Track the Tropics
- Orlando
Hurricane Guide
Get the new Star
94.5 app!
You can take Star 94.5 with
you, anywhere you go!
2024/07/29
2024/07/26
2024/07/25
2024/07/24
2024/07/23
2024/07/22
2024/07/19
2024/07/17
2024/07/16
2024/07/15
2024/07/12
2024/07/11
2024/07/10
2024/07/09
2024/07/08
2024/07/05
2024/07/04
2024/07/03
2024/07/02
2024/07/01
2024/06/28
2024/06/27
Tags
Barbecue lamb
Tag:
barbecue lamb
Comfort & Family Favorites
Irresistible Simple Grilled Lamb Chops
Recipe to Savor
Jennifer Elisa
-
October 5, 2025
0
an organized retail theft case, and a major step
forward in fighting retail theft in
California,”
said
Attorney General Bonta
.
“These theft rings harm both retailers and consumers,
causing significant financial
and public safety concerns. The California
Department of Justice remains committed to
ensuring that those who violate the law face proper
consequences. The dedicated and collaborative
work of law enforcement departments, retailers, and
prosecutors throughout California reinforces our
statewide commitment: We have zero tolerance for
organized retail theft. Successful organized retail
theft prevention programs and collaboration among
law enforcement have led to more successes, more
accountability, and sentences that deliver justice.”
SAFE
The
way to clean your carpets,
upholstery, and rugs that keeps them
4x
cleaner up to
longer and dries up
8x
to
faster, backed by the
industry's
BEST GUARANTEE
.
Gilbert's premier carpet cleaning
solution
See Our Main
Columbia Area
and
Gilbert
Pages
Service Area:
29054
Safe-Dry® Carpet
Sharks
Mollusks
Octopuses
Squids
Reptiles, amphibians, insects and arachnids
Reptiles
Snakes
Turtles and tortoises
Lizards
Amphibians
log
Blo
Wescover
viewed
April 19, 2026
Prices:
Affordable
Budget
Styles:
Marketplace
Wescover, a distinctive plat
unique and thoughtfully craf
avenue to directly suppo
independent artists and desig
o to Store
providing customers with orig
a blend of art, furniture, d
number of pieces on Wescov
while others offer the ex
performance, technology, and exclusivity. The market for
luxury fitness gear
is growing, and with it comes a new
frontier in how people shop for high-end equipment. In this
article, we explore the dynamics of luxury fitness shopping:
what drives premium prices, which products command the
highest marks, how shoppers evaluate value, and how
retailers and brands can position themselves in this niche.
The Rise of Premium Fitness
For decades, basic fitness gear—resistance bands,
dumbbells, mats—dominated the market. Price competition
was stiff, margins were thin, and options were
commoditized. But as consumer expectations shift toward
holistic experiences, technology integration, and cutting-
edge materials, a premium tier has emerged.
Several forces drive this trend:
────────────────────
TASK STATEMENT :: Please convert the listing, from its first line through the line containing "article, we explore", into a JSON list of strings with one string per line, leaving out blank lines.

SOLUTION BELOW ::
[
  "Track the Tropics",
  "- Orlando",
  "Hurricane Guide",
  "Get the new Star",
  "94.5 app!",
  "You can take Star 94.5 with",
  "you, anywhere you go!",
  "2024/07/29",
  "2024/07/26",
  "2024/07/25",
  "2024/07/24",
  "2024/07/23",
  "2024/07/22",
  "2024/07/19",
  "2024/07/17",
  "2024/07/16",
  "2024/07/15",
  "2024/07/12",
  "2024/07/11",
  "2024/07/10",
  "2024/07/09",
  "2024/07/08",
  "2024/07/05",
  "2024/07/04",
  "2024/07/03",
  "2024/07/02",
  "2024/07/01",
  "2024/06/28",
  "2024/06/27",
  "Tags",
  "Barbecue lamb",
  "Tag:",
  "barbecue lamb",
  "Comfort & Family Favorites",
  "Irresistible Simple Grilled Lamb Chops",
  "Recipe to Savor",
  "Jennifer Elisa",
  "-",
  "October 5, 2025",
  "0",
  "an organized retail theft case, and a major step",
  "forward in fighting retail theft in",
  "California,”",
  "said",
  "Attorney General Bonta",
  ".",
  "“These theft rings harm both retailers and consumers,",
  "causing significant financial",
  "and public safety concerns. The California",
  "Department of Justice remains committed to",
  "ensuring that those who violate the law face proper",
  "consequences. The dedicated and collaborative",
  "work of law enforcement departments, retailers, and",
  "prosecutors throughout California reinforces our",
  "statewide commitment: We have zero tolerance for",
  "organized retail theft. Successful organized retail",
  "theft prevention programs and collaboration among",
  "law enforcement have led to more successes, more",
  "accountability, and sentences that deliver justice.”",
  "SAFE",
  "The",
  "way to clean your carpets,",
  "upholstery, and rugs that keeps them",
  "4x",
  "cleaner up to",
  "longer and dries up",
  "8x",
  "to",
  "faster, backed by the",
  "industry's",
  "BEST GUARANTEE",
  ".",
  "Gilbert's premier carpet cleaning",
  "solution",
  "See Our Main",
  "Columbia Area",
  "and",
  "Gilbert",
  "Pages",
  "Service Area:",
  "29054",
  "Safe-Dry® Carpet",
  "Sharks",
  "Mollusks",
  "Octopuses",
  "Squids",
  "Reptiles, amphibians, insects and arachnids",
  "Reptiles",
  "Snakes",
  "Turtles and tortoises",
  "Lizards",
  "Amphibians",
  "log",
  "Blo",
  "Wescover",
  "viewed",
  "April 19, 2026",
  "Prices:",
  "Affordable",
  "Budget",
  "Styles:",
  "Marketplace",
  "Wescover, a distinctive plat",
  "unique and thoughtfully craf",
  "avenue to directly suppo",
  "independent artists and desig",
  "o to Store",
  "providing customers with orig",
  "a blend of art, furniture, d",
  "number of pieces on Wescov",
  "while others offer the ex",
  "performance, technology, and exclusivity. The market for",
  "luxury fitness gear",
  "is growing, and with it comes a new",
  "frontier in how people shop for high-end equipment. In this",
  "article, we explore the dynamics of luxury fitness shopping:"
]